Psychologically (aesthetically), the width of major objects in the content of "horizontally video" has relatively higher impact on their visual perception. And vice versa, the height of major objects in the content of "vertical video" has relatively higher impact on their visual perception.

The best perception of "horizontal video" content is achieved when its video format is also "horizontal". Same condition is applied to the "vertical video". The best perception of "vertical video" content is achieved when its video format is also "vertical".

"Rotate and reflect" transformations of "vertical" video

2D Transform operations are effective in resolving situations when an orientation and a size of the original video stream/images are different from the parameters or orientation of display device used to show video.

A diagram shown in Figure 2 explains how a "horizontal" (landscape) and a "vertical" (portrait) video is captured, saved during encoding, and displayed on "horizontal" (landscape) and "vertical" (portrait) monitors.

Figure 2. "Horizontal" (landscape) and "vertical" (portrait) video capture.

In the majority of standard video/image compression formats used for saving a video/images to the permanent file/stream, the individual frames are saved using a landscape ("horizontal") orientation (a width of video frame is bigger than its height). A landscape orientation assumes that an orientation of video camera during a video capture is same as an orientation of frames in the saved video file/stream. That default assumption may create problems when an orientation of video capture device is different from the orientation of frames in the saved file/stream.

For example, frequently a video is captured with a cell phone or a compact camera using a "vertical" orientation. There may be a very good reasons for that, if main object of video capture fits much better namely in the vertically oriented screen. The problem here is that the vertically oriented images are saved with a standard for video stream orientation, which is perpendicular to the vertically oriented camera. During a playback of such vertically captured video on the small mobile device, it can be easy to turn that device to adjust it to the best viewing position. But on the stationary computer monitor or TV with a horizontal orientation, a vertically captured video is turned by 90 degrees, which is very uncomfortable to watch. It is where a "just-in-time" 2D transform of displayed frames can resolve a problem. Using 2D transform "Rotate and reflect", "vertical" frames can be caught "on the fly", converted to the required orientation and size, and displayed in the most comfortable way at the available video monitor.
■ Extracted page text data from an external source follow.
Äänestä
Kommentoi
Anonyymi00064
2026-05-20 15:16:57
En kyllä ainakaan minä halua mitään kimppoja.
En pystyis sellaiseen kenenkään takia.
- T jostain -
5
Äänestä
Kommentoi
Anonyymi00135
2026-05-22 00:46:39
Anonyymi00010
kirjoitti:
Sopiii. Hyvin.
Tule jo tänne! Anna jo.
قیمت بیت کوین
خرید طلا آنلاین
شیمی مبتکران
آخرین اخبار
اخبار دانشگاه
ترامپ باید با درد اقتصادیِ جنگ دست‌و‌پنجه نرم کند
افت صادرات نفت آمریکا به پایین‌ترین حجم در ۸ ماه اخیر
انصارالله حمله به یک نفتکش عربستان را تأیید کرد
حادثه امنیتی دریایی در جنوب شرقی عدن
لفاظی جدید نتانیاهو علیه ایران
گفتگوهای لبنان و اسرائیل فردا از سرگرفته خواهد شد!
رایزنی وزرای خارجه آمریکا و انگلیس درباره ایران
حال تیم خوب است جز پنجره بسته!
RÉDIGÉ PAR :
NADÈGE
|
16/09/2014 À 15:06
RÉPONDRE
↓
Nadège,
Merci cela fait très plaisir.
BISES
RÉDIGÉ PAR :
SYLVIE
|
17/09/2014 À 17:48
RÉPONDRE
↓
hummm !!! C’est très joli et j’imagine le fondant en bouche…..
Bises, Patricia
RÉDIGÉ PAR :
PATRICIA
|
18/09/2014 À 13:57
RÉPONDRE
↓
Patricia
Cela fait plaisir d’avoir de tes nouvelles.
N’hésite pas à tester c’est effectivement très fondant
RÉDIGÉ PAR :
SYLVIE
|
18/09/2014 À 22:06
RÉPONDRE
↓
Another example is met frequently in the video advertisement business. Often video advertised content is perceived the best way on the vertically oriented display devices. The vertically oriented TV are used often for such purposes. Such oriented TVs are used to display the list "menus" in restaurants, bars, stores, various small business shops, airports etc. It is well known that when a primary size of video object coincides with the vertical orientation, it looks better on the vertically oriented display. The pixel space of display device with vertical orientation is used in a most optimal way for showing the "vertical" video objects. In such situations an advertised video content may be captured with vertical orientation, but saved to the file with standard horizontal orientation. It guaranties that pixels of video frames are used in a most effective way for capturing the "vertical" objects, and that "vertical" objects are shown in an optimal way on the vertically oriented display device. During a playback such the "vertical" video content captured for the "vertical" display devices must be transformed into required orientation and size using "just-in-time" 2D transform "Rotate and reflect".